ESPAGNE. Quatre ans après l'adoption par référendum du statut d'autonomie de Catalogne , le Tribunal Constitutionnel espagnol (équivalent du Conseil Constitutionnel en France) vient de valider le texte, mais en éliminant 14 dispositions jugées incompatibles avec la Constitution Espagnole .

La retouche la plus symbolique concerne la non-reconnaissance de la Catalogne comme « nation », un terme qui sera donc supprimé du statut d'autonomie.


Par ailleurs, le catalan n'est plus considéré comme « privilégié », comme cela était auparavant le cas, mais reste « la langue d'usage courante dans les administrations et les médias », au même titre que le castillan.

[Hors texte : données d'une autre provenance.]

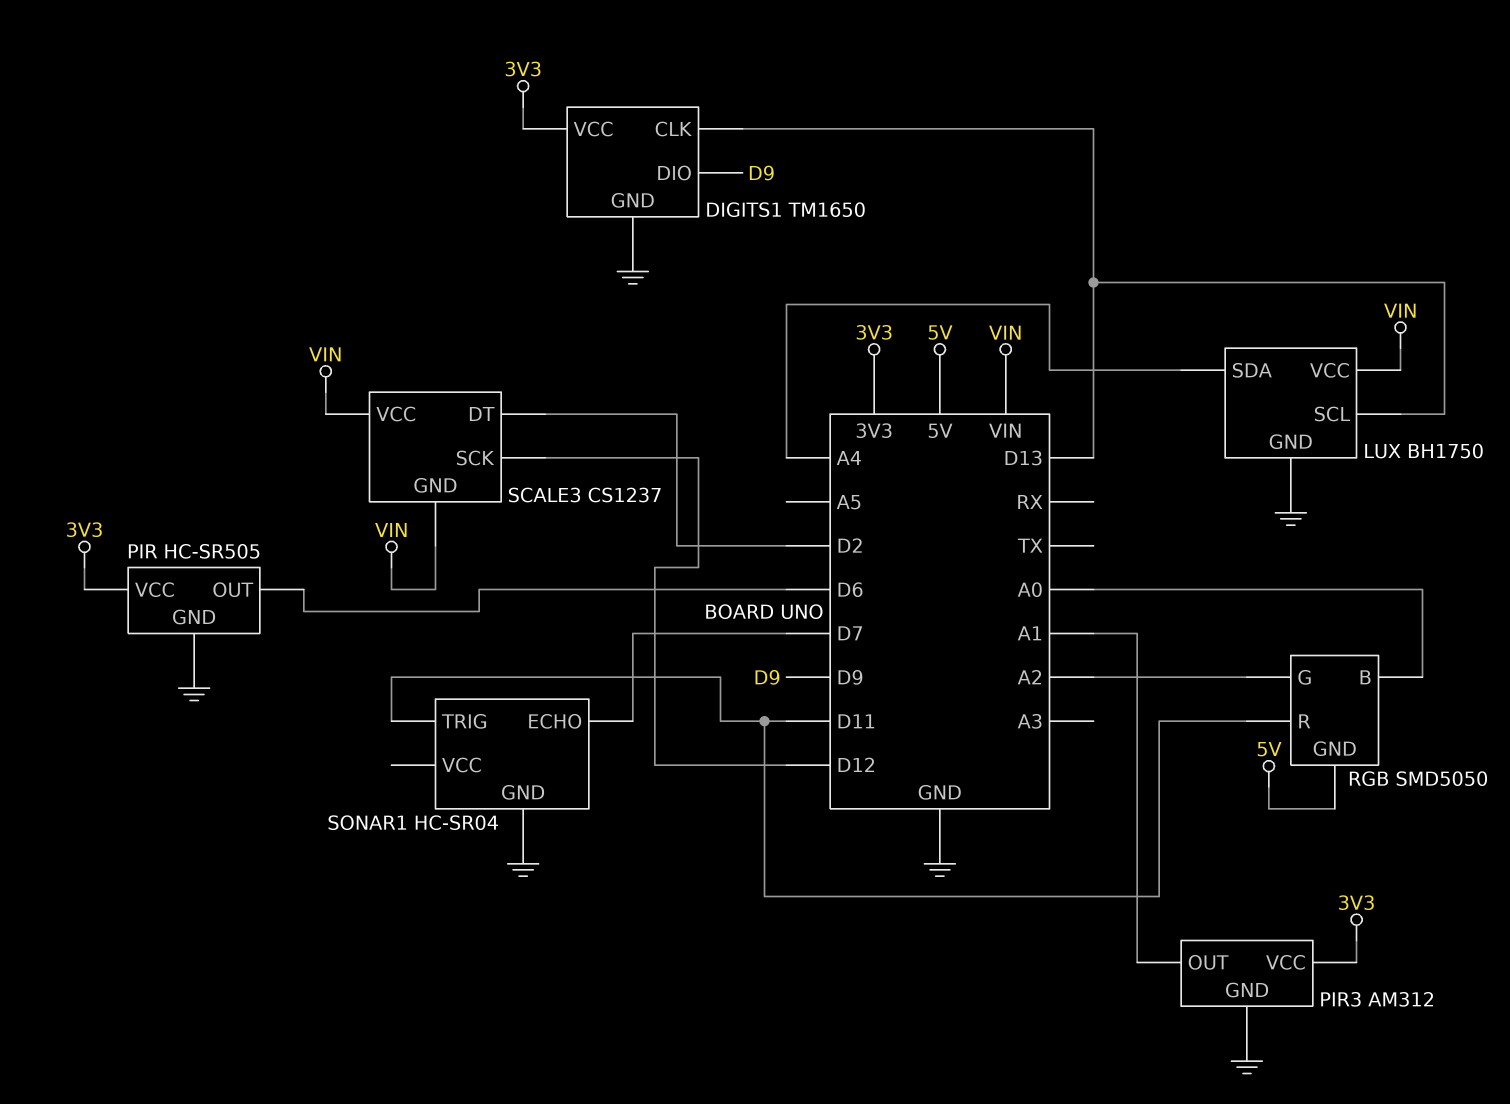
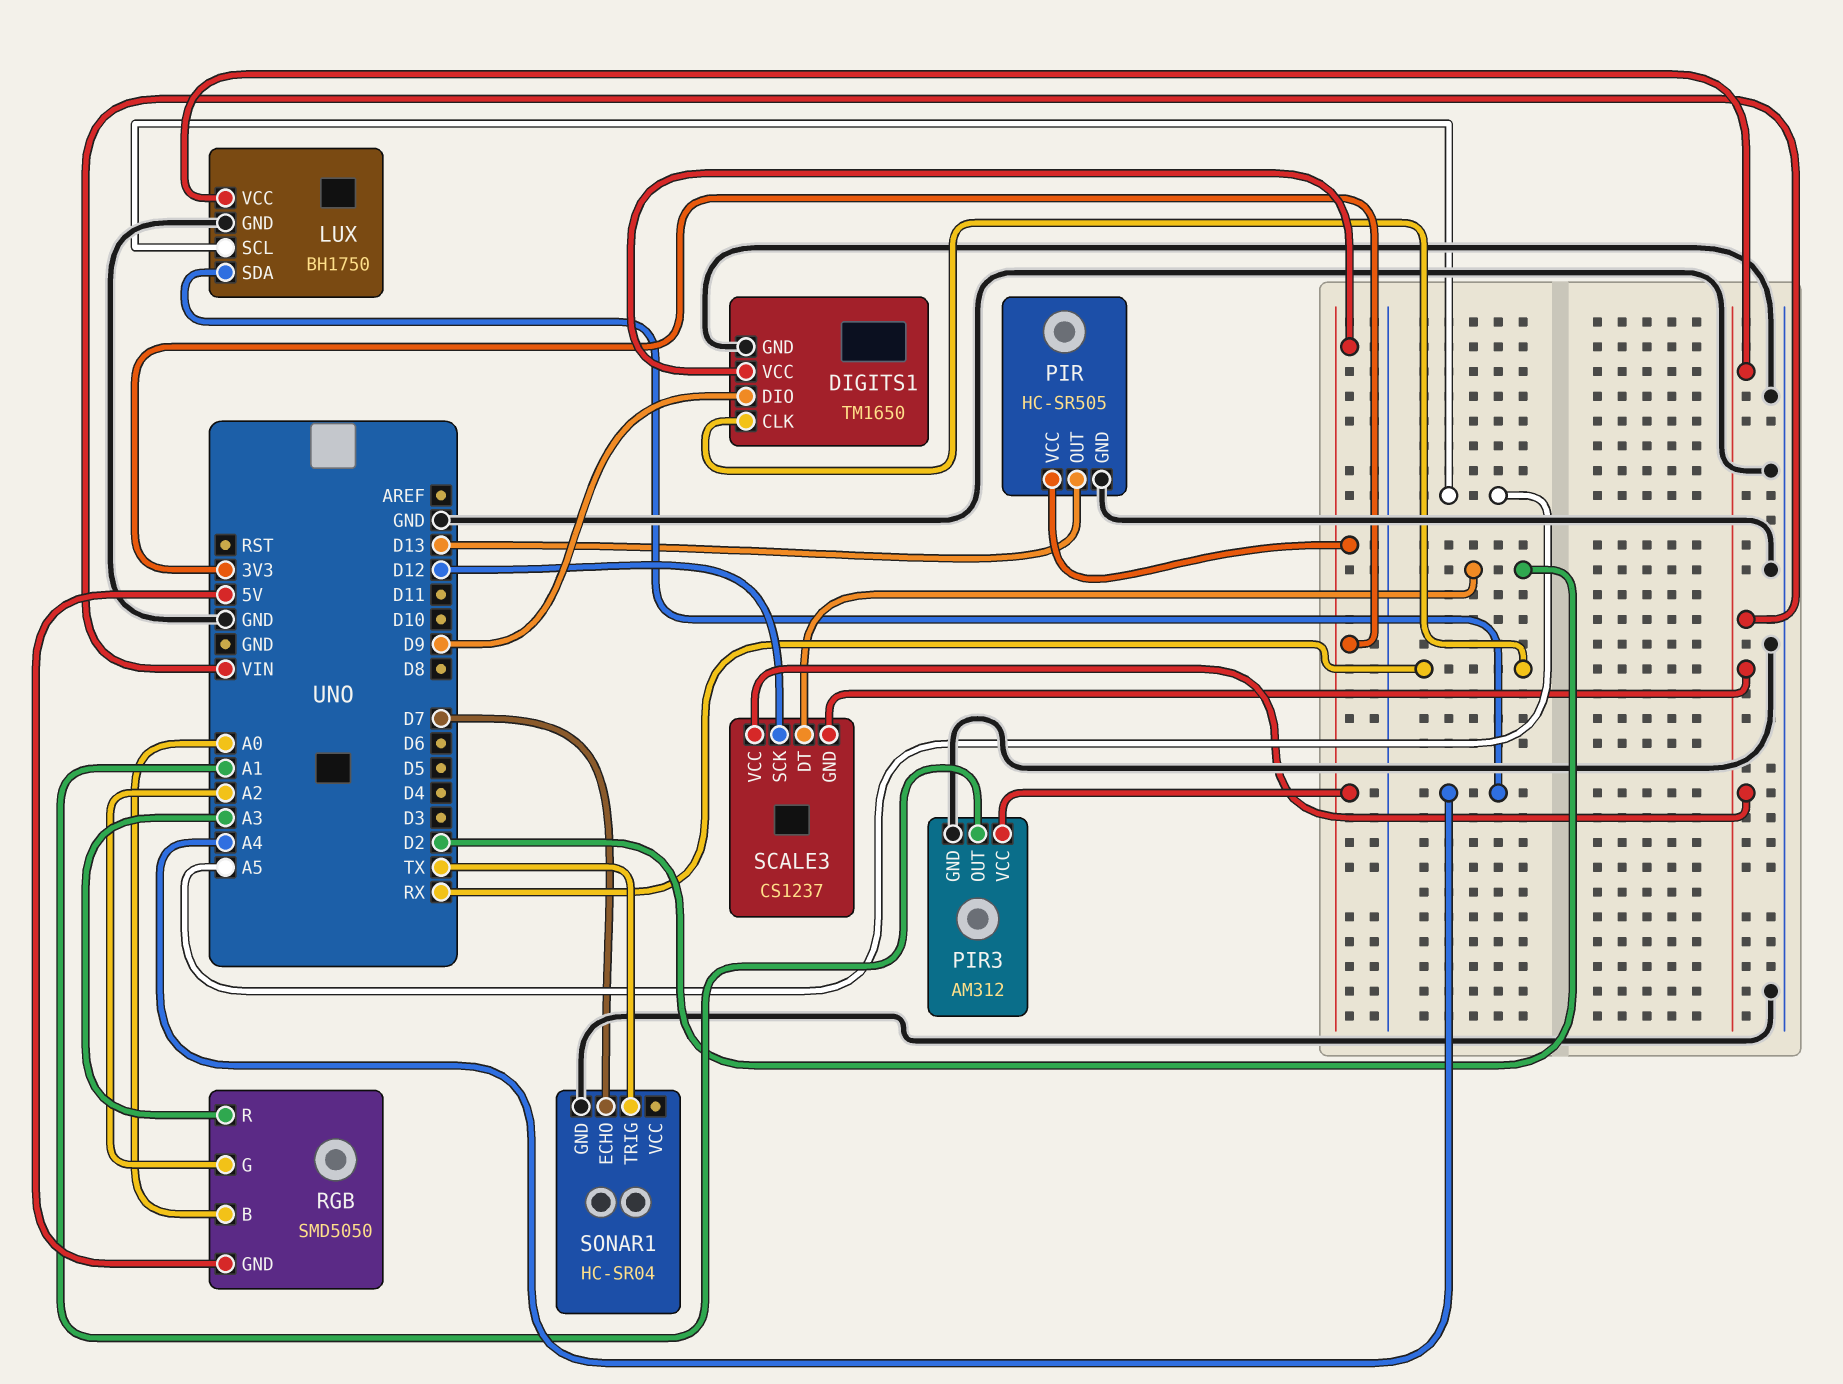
DIGITS1 pin CLK: D13 -> RX
LUX pin SCL: D13 -> A5
PIR pin OUT: D6 -> D13
RGB pin R: D11 -> A3
SONAR1 pin TRIG: D11 -> TX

Le Tribunal Constitutionnel donne également un coup d'arrêt aux velléités indépendantistes Catalanes, en enlevant tout pouvoir coercitif au « défenseur du peuple », qui était d'abord désigné comme le juge le plus compétent dans la gestion des activités de la Generalitat (le parlement catalan). 


Les magistrats chargés d'évaluer la constitutionnalité du statut catalan reconnaissent cependant le caractère bilatéral des relations entre la Catalogne et l'État Espagnol.

Le président de la Generalitat, José Montilla (Parti Socialiste Catalan), s'est dit « indigné » par les décisions du Tribunal Constitutionnel.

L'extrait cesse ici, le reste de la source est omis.